Five Keys towards Responsible Analytics
By Gregory Richards
The emphasis on responsible artificial intelligence (AI) recognizes that these algorithms can help with decision-making as well as streamlining certain types of business processes. But because the algorithmic outputs are driven by current data, any bias that exists in the data will also exist in the output. You must have heard of hiring engines that tend to recommend males more than females because the data used accurately reflected the fact that there were more males currently working in certain positions than females. Managers, therefore, should be especially vigilant when seeking to automate or semi-automate decisions.
But the problem of “responsibility” is broader than AI—it applies to all analytics being used in organizations. In this paper, I address the broader question of responsible analytics arguing that AI is one analytic tool among many that can be deployed in organizations and that since all forms of analytics use data, managers need to build practices that include responsible analytics.
A key point related to this issue is that many organizations are creating data strategies, but few develop analytic strategies. While the data strategy focuses on sound data management including privacy and confidentiality, an analytics strategy would focus on how data are used in the organization to improve effectiveness. Ensuring responsible use should be part of this strategy.
Generally speaking, four components should be integrated into an analytics strategy: visualizations, association modelling, efficiency modelling and what-if scenario planning. Each of these components calls for the use of data in mathematical formulae that lend themselves to manipulation if we don’t exercise proper care. This point was made eloquently in Darrell Huff’s 993 book “How to Lie with Statistics”. The issues Huff pointed out are as relevant today as they were in 1993. But the implications are broader given the growing emphasis on analytics in modern day organizations.
Here is an example of a visualization from datapine.com showing how easy it is to mislead with visualizations unless the reader is careful to check the scale on the y-axis. The charts fall into the visualization component discussed above. When the graphs are compared side-to-side, it is easy to see that the graph on the left, without a 0 origin, can easily mislead if someone is reading quickly.
It’s a simple example, but the point is that data, in general, are used to make decisions. Unless organizations practice responsible analytics, these decisions will lead to some people being disenfranchised depending on the context and the types of decisions being made.
How should managers avoid these problems? One approach is to publish guidelines for visualizations that include proper labeling, consistent axes, and required annotations.

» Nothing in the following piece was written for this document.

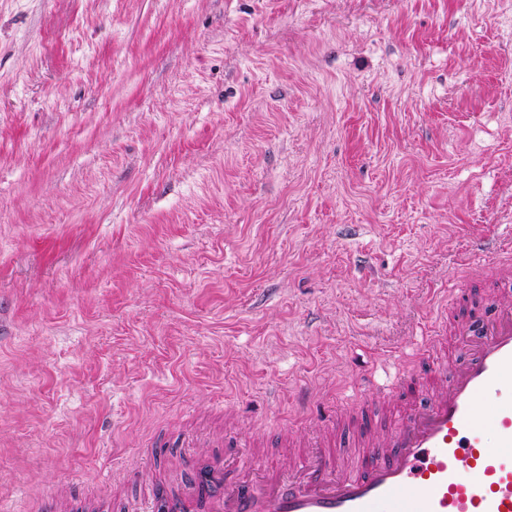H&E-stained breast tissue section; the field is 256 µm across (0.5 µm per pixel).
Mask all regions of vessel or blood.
<instances>
[{"instance_id":"obj_1","label":"vessel or blood","mask_w":512,"mask_h":512,"mask_svg":"<svg viewBox=\"0 0 512 512\" xmlns=\"http://www.w3.org/2000/svg\"><path fill=\"white\" fill-rule=\"evenodd\" d=\"M495 287L478 297L453 327L464 359L446 369L427 337L417 366L402 368L393 390H414L393 427L374 422L357 402L316 404L303 412L305 434L293 438L287 465L254 454L226 457L211 472L208 492L142 497L137 512H512V258L497 261ZM356 426L358 451L336 448L340 422Z\"/></svg>"}]
</instances>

In other words, being responsible for the use of analytics means creating frameworks for each component in your analytics strategy.

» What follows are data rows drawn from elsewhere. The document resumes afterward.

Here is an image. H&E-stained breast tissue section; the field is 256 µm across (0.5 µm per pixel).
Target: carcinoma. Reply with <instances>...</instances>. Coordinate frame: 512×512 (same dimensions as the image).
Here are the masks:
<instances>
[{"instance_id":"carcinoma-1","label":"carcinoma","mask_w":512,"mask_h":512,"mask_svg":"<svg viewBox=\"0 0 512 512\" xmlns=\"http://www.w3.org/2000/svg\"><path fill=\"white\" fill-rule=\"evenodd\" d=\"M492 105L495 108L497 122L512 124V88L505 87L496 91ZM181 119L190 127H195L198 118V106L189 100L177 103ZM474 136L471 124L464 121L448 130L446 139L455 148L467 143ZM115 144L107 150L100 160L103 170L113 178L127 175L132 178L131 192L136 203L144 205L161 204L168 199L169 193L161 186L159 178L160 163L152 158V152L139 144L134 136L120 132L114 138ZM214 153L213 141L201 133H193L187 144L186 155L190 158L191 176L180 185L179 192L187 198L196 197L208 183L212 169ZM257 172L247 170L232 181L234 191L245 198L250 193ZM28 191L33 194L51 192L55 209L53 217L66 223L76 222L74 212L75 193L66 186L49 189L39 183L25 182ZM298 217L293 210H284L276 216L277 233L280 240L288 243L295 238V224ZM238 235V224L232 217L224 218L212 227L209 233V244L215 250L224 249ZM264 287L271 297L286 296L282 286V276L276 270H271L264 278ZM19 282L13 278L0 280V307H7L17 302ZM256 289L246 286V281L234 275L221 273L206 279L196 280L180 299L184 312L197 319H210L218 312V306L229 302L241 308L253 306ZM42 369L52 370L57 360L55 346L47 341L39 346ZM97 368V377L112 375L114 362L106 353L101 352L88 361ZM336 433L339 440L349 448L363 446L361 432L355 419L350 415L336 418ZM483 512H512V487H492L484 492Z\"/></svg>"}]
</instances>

As another example, consider that AI is a sophisticated form in a family of association modeling techniques. One such technique commonly used in organizations is regression modeling, which helps us understand how one thing is related to another. For example, if we want to deliver better services to citizens, a regression model might generate a regression coefficient that tells us that for each new staff person added, service speed will increase by 15 minutes. We use this relationship to plan our investment in staffing.

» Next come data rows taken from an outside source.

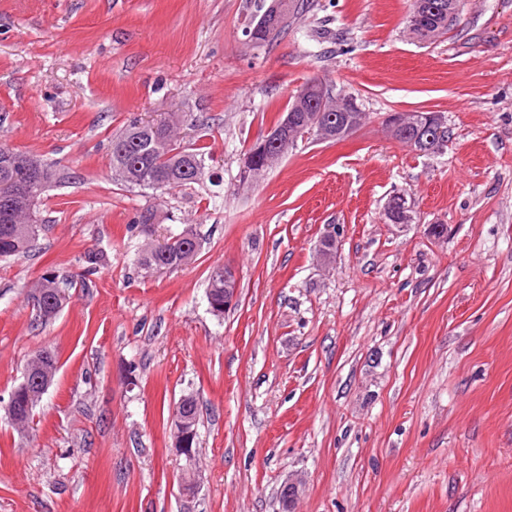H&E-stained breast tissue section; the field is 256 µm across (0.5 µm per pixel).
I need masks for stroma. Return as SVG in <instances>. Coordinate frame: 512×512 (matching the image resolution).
Returning a JSON list of instances; mask_svg holds the SVG:
<instances>
[{
  "mask_svg": "<svg viewBox=\"0 0 512 512\" xmlns=\"http://www.w3.org/2000/svg\"><path fill=\"white\" fill-rule=\"evenodd\" d=\"M410 9L307 0L258 48L253 0H0V146L64 176L29 252L0 260V512H282L289 479L292 512H512V0H464L426 44ZM313 79L366 123L240 186L245 149ZM413 111L444 113L442 152L390 137L385 116ZM170 112L206 146L204 179L115 185L113 134ZM398 191L404 229L384 216ZM146 207L157 237L197 234L193 262L141 268ZM220 265L238 286L218 315ZM49 270L76 286L45 323ZM43 349L58 372L20 432L4 407ZM189 394L191 466L169 431Z\"/></svg>",
  "mask_w": 512,
  "mask_h": 512,
  "instance_id": "stroma-1",
  "label": "stroma"
}]
</instances>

Regression models depend on the sampling of data from a larger population, and several critical assumptions about the distribution of the data need to be met if we are to have confidence in the output of the model. If these assumptions are violated, we might end up hiring too many or too few staff to meet the demand for services. We exceed our budget on the one hand or drive dissatisfaction on the other. Guidelines, therefore, for checking regression model assumptions should be in place before managers begin to apply these techniques.
In the broader domain of machine learning and AI, an organization’s data strategy will often address data quality: accuracy, timeliness, and availability of data for example. But, as mentioned earlier, it is possible to use data that accurately represent reality but that leads to biased outcomes. We should be aware that AI algorithms are based on common mathematical optimization techniques that look for relationships among two or more variables. The algorithm then uses this relationship to predict an outcome. For example, if I’m interested in predicting when someone is likely to retire (what I’ll call the “outcome” for sake of discussion), I might gather information on age, salary, number of children, etc., on a large number of people. Some of these we know will have retired and some will still be working. I’d then split the data in two to create a “training” set that identifies the regression coefficients and a “test” set that I use to test these coefficients for accuracy. The result is an association model with coefficients (or weights) for some combination of age, salary and number of children that predict who is likely to retire on a new data set where I don’t already know the outcome.
The important point is that using a different data set to train the algorithm (i.e., to identify the regression coefficients that predict outcomes we care about) will generate a different association model. Therefore, guidelines about how data are selected, treated and tested along with standards for data accuracy and model validation should be a key feature of analytics use in organizations.
Responsible analytics then, is not just about the protection of data, it’s about protection of the rigour and validity of the decisions managers will make using any form of analytic tool. For responsible analytics to prevail, whether in an AI algorithm or some other model, managers need to create the following five conditions: Data sets are representative of the groups for which they will be used. Data sets are as complete as possible and outliers are managed. Data Scientists understand the business problem enough to be able to identify which data sets might not be appropriate. Everyone, Data Scientists and managers, knows enough about responsible analytics to carefully check assumptions before using any form of analytics for important decisions. Guidelines for all components in an organization’s analytics strategy are published to ensure appropriate use and deployment of analytic tools and techniques.